After the limitations of broadband EQ for high definition audio reproduction became known in the 1970s, the audiophile world concentrated on building or correcting the room to address frequency response nulls and peaks and leaving the audio signal as "pure" as possible. That does not mean that there aren't proponents of electronic EQ for high fidelity systems. Any electronic room acoustic correction will add noise and distortion to a system. For movies it is not much of a problem, for critical music listening on highly resolving equipment it can be deadly.


----------



## pharoah (Jul 21, 2012)

id like to have room eq for my sub.on my 2 channel system.


----------



## selden (Nov 15, 2009)

pharoah said:


> id like to have room eq for my sub.on my 2 channel system.


Have you considered the Velodyne SMS-1?

http://www.amazon.com/Velodyne-SMS-1-Correction-Included-Microphone/dp/B000CEGI50


----------



## mikesorensen06 (Jul 2, 2012)

All in all, when you look at how they work, they add or subtract energy from the original recorded signal so that it acoustically "fits" better into a room. Isn't it really an equalizer?

Regards,
Mike


----------



## tesseract (Aug 9, 2010)

While I've played around with Trinnov via the Sherwood R-972, I am back to using a passive/pre integrated, the Exposure 2010S. I'll try Trinnov again when I gear up for surround sound, for 2 channel I am good with EQ'ing well below the Schroeder Frequency only.

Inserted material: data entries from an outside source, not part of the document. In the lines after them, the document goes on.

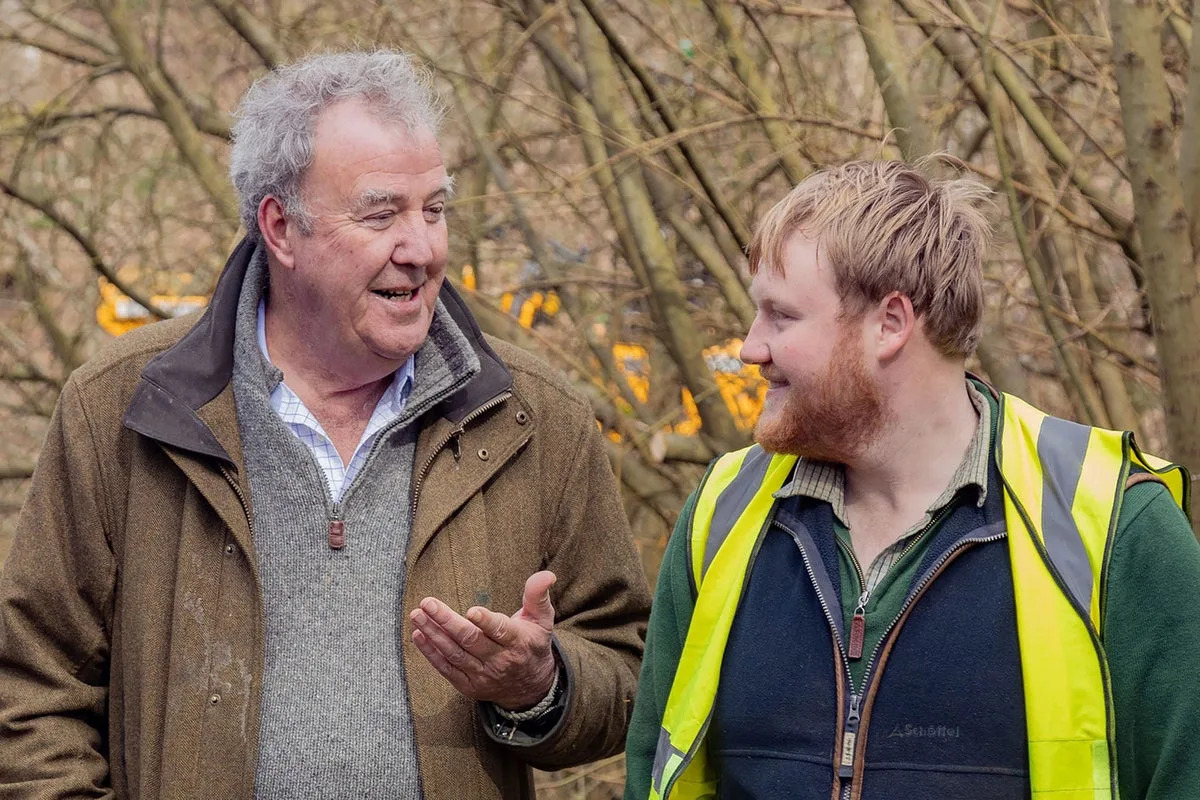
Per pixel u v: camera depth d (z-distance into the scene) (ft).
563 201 19.67
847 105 20.22
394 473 9.80
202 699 9.32
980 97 17.35
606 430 19.67
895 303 7.73
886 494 7.97
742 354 8.05
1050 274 18.10
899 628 7.66
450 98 19.74
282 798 9.21
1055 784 7.26
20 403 25.55
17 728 9.52
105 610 9.85
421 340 9.68
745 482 8.52
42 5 24.00
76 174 24.17
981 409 8.02
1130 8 14.10
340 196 9.45
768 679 7.95
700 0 19.30
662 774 8.21
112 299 24.85
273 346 10.05
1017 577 7.49
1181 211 13.97
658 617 8.80
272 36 20.77
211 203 23.26
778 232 7.90
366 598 9.52
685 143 17.42
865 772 7.61
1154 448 18.99
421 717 9.40
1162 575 7.34
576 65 19.67
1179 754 7.21
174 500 9.68
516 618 9.13
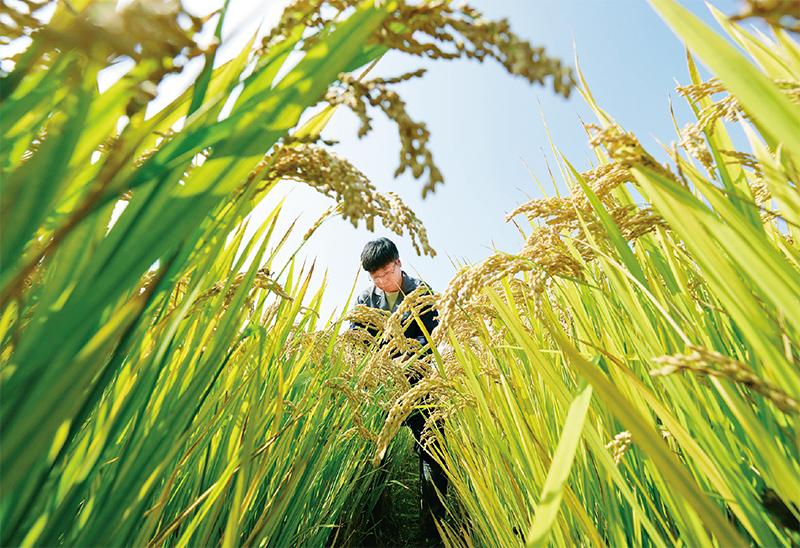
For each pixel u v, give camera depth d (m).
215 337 0.88
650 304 1.15
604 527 1.25
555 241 1.08
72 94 0.46
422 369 2.34
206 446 1.25
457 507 3.26
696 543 0.79
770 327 0.66
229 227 0.71
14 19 0.30
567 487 0.96
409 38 0.45
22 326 0.77
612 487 1.06
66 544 0.66
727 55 0.50
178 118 0.71
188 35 0.32
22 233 0.46
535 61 0.34
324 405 2.05
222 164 0.50
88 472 0.67
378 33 0.47
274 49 0.61
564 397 0.93
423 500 3.31
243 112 0.52
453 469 2.42
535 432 1.37
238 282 1.16
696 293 1.28
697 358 0.54
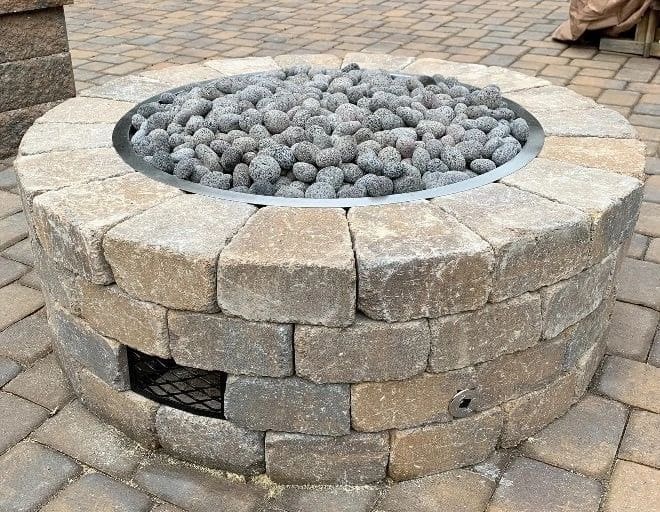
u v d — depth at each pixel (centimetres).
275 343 215
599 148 282
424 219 226
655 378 285
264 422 230
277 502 232
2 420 266
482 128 303
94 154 279
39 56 502
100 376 253
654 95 585
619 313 326
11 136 505
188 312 219
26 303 336
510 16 831
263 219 227
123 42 737
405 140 281
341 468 236
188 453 245
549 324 235
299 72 376
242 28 787
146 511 229
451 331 218
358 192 247
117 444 255
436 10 860
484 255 209
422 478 241
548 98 344
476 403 235
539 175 257
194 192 246
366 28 782
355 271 204
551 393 254
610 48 697
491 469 244
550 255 222
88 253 222
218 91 338
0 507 230
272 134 300
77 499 233
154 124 311
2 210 423
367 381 221
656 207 414
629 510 227
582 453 249
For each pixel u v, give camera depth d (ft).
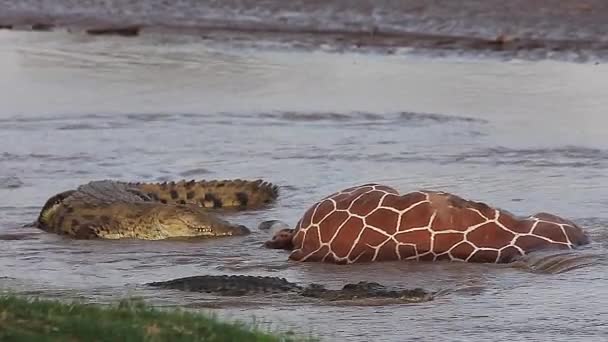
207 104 280.31
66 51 340.39
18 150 239.50
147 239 186.80
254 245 183.42
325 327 143.13
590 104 278.46
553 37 334.03
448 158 234.17
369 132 255.50
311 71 315.99
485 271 167.63
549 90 293.23
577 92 290.15
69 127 258.37
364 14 359.25
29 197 209.15
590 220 191.01
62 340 115.34
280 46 344.08
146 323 123.03
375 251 172.96
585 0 348.18
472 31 342.44
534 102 281.74
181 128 258.57
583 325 144.87
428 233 172.45
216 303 151.94
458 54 330.13
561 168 226.38
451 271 167.94
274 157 236.43
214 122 263.49
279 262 174.50
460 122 263.49
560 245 173.37
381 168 227.61
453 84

http://www.trinnov.com/technologies/loudspeaker-room-optimization/

http://www.hometheatershack.com/for...64-i-got-new-toy-sherwood-newcastle-r972.html

http://www.hometheatershack.com/for...sherwood-newcastle-r-972-official-thread.html


----------



## pharoah (Jul 21, 2012)

selden said:


> Have you considered the Velodyne SMS-1?
> 
> http://www.amazon.com/Velodyne-SMS-1-Correction-Included-Microphone/dp/B000CEGI50


i have seen that before.thanks for the idea though.i have read its a fantastic product.


----------



## tesseract (Aug 9, 2010)

Even better than the SMS-1 is the miniDSP. It is less expensive, more powerful and REW can suggest filters


----------



## pharoah (Jul 21, 2012)

tesseract said:


> Even better than the SMS-1 is the miniDSP. It is less expensive, more powerful and REW can suggest filters


thats good to know thanks.


----------



## Phillips (Aug 12, 2011)

I have a SVS ASEQ-1 with twin Velodyne DD subs (basically SMS-1 inside, with servo control) setup as stereo. which are both discontinued.

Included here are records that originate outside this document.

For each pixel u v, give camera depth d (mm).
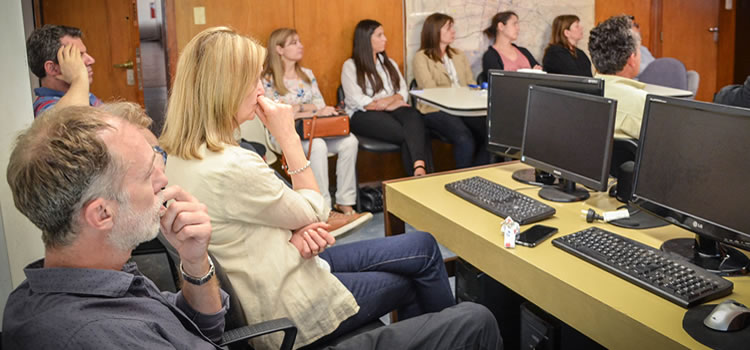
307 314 1717
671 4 6270
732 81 6684
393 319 2520
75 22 4758
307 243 1722
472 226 1998
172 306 1172
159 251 2508
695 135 1657
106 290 1031
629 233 1906
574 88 2297
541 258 1740
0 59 1914
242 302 1647
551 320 1984
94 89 4902
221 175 1583
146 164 1062
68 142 976
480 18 5309
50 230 998
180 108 1633
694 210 1668
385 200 2545
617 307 1452
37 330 952
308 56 4809
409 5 5020
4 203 1910
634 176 1873
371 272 1985
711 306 1440
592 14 5848
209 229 1247
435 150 5344
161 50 4422
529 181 2436
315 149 4086
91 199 993
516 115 2576
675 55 6434
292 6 4688
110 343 961
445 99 4180
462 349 1533
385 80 4750
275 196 1646
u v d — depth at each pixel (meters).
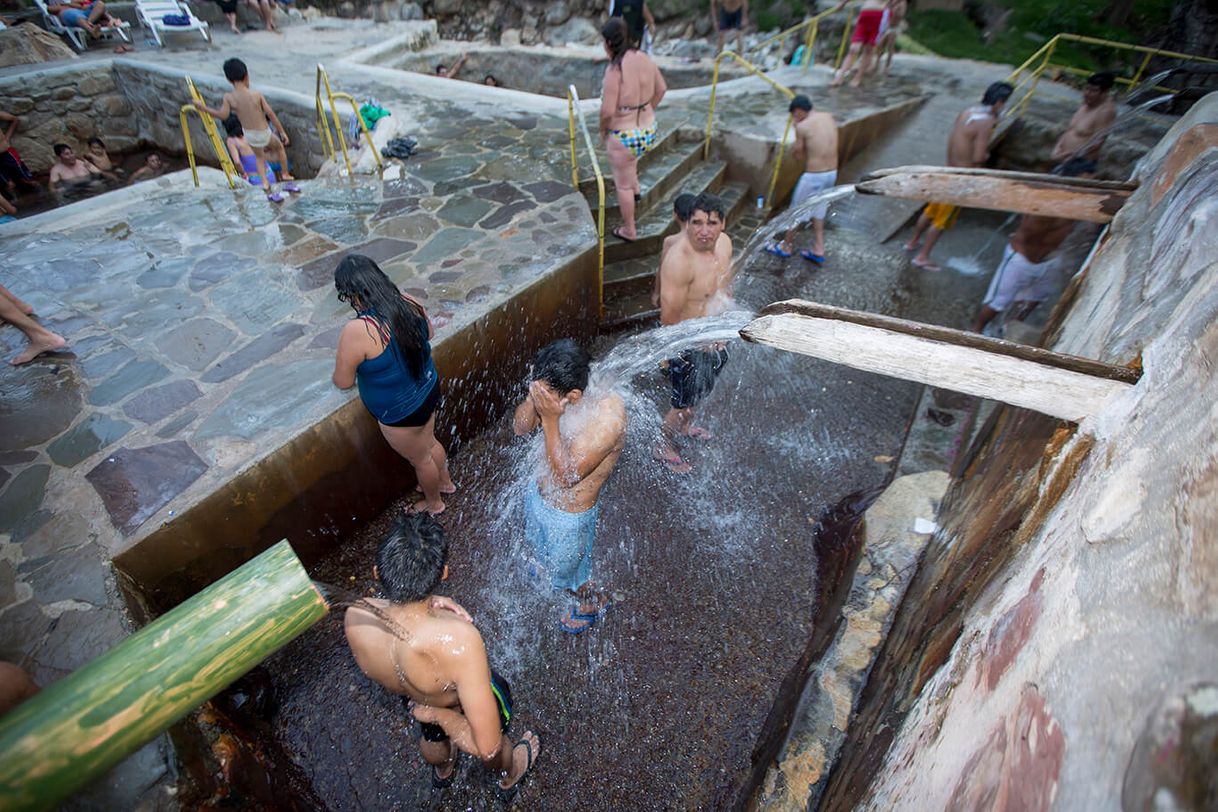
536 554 3.15
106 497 2.97
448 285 4.57
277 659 3.22
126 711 1.03
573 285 5.05
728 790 2.79
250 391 3.62
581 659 3.28
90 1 10.48
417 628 2.04
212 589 1.17
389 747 2.90
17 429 3.34
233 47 10.72
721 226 3.60
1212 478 0.94
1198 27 9.84
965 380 1.80
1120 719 0.82
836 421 4.89
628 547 3.87
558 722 3.02
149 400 3.55
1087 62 10.48
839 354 1.93
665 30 12.89
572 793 2.78
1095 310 2.84
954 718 1.61
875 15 8.90
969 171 3.29
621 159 5.55
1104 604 1.09
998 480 2.83
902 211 7.59
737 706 3.10
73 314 4.23
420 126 7.61
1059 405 1.71
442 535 2.11
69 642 2.43
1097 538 1.29
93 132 9.84
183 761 2.07
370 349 3.04
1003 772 1.14
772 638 3.41
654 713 3.06
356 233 5.27
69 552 2.74
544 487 2.95
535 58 11.99
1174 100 7.62
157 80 9.34
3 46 9.25
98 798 1.93
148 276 4.65
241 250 5.00
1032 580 1.60
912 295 6.43
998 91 5.70
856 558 3.44
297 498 3.45
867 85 9.54
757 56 11.33
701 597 3.60
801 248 7.13
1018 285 5.34
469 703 2.07
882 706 2.41
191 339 4.04
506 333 4.51
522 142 7.11
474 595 3.59
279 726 2.96
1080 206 3.23
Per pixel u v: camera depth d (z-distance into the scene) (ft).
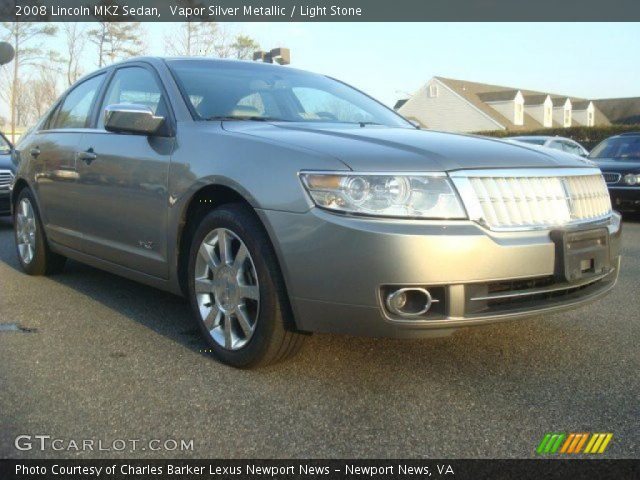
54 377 10.43
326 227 9.25
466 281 9.14
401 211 9.16
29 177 17.12
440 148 10.05
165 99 12.94
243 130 11.27
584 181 10.96
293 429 8.72
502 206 9.64
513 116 156.66
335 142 10.14
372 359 11.21
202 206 11.64
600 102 219.82
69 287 16.46
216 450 8.16
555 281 9.97
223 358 10.93
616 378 10.50
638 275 18.69
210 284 11.15
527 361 11.23
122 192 13.00
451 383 10.25
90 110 15.44
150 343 12.08
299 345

I tend to go backwards and forward to which is best, separately, together (current setup).

Personally i like the flexibility and being able to dial in precise filters (Q) of the SMS-1. Coupled with REW, it just tops it off. i can't remember the last time i actually used the SMS-1 measuring software.


There is also going to be a review on Stereophile (Kal Rubinson)on the Antimode 2.0, which is a full range EQ.

Another one is the Yamaha "YDP?" 2006 PEQ which Wayne on the REW forum really likes. This is also discontinued. He says it is low noise etc.


----------



## JoeESP9 (Jun 29, 2009)

I don't know if this is what the OP is asking but, here goes. I use a Behringer DSP1124P and REW to equalize frequencies from 85Hz down for my sub woofers. Although I have a dedicated and acoustically treated room I have some low frequency non linearity's that no amount of room treatments and/or speaker positioning could cure.

The Behringer and REW enabled me to flatten the low frequency in room response. It was not automatic like Audssey and took me a while to get things to where I was satisfied. No matter, as I don't swap speakers in and out or constantly change things. I'm very happy with the results.


----------



## Dub King (Aug 10, 2012)

The Behringer Ultracurve Pro DEQ2496 performs a similar duty but does include auto room EQ capability on top of the parametric EQ, dynamic EQ and feedback destroyer functions.



JoeESP9 said:


> I don't know if this is what the OP is asking but, here goes. I use a Behringer DSP1124P and REW to equalize frequencies from 85Hz down for my sub woofers. Although I have a dedicated and acoustically treated room I have some low frequency non linearity's that no amount of room treatments and/or speaker positioning could cure.
> 
> *The Behringer and REW enabled me to flatten the low frequency in room response. It was not automatic like Audssey and took me a while to get things to where I was satisfied.* No matter, as I don't swap speakers in and out or constantly change things. I'm very happy with the results.


----------



## bracurrie (May 26, 2011)

I have the Behringer DSP1124P and miniDSP. I used REW to fiddle with various crossover points and slopes with my biamped 2 way speakers. I then climbed the curve and learned how to use REW to setup filters for the miniDSP to help me correct a number of room problems. I am not technically trained but found it not too difficult to set levels crossovers and filters. The results are very satisfactory.


----------



## DanTheMan (Oct 12, 2009)

I used REW for some manual EQing on the pre's menu and got better results in the modal region. My Audyssey version is just the "XT" one however. For any amateur HT guy, it's hard to beat REW's functionality and versatility. Even if it's just to check your auto EQ settings. Really, no EQ should be applied above the modal region, but I think every auto EQ does it. It may be helpful on poor performing speakers.

Dan


----------



## Kal Rubinson (Aug 3, 2006)

DanTheMan said:


> Really, no EQ should be applied above the modal region, but I think every auto EQ does it.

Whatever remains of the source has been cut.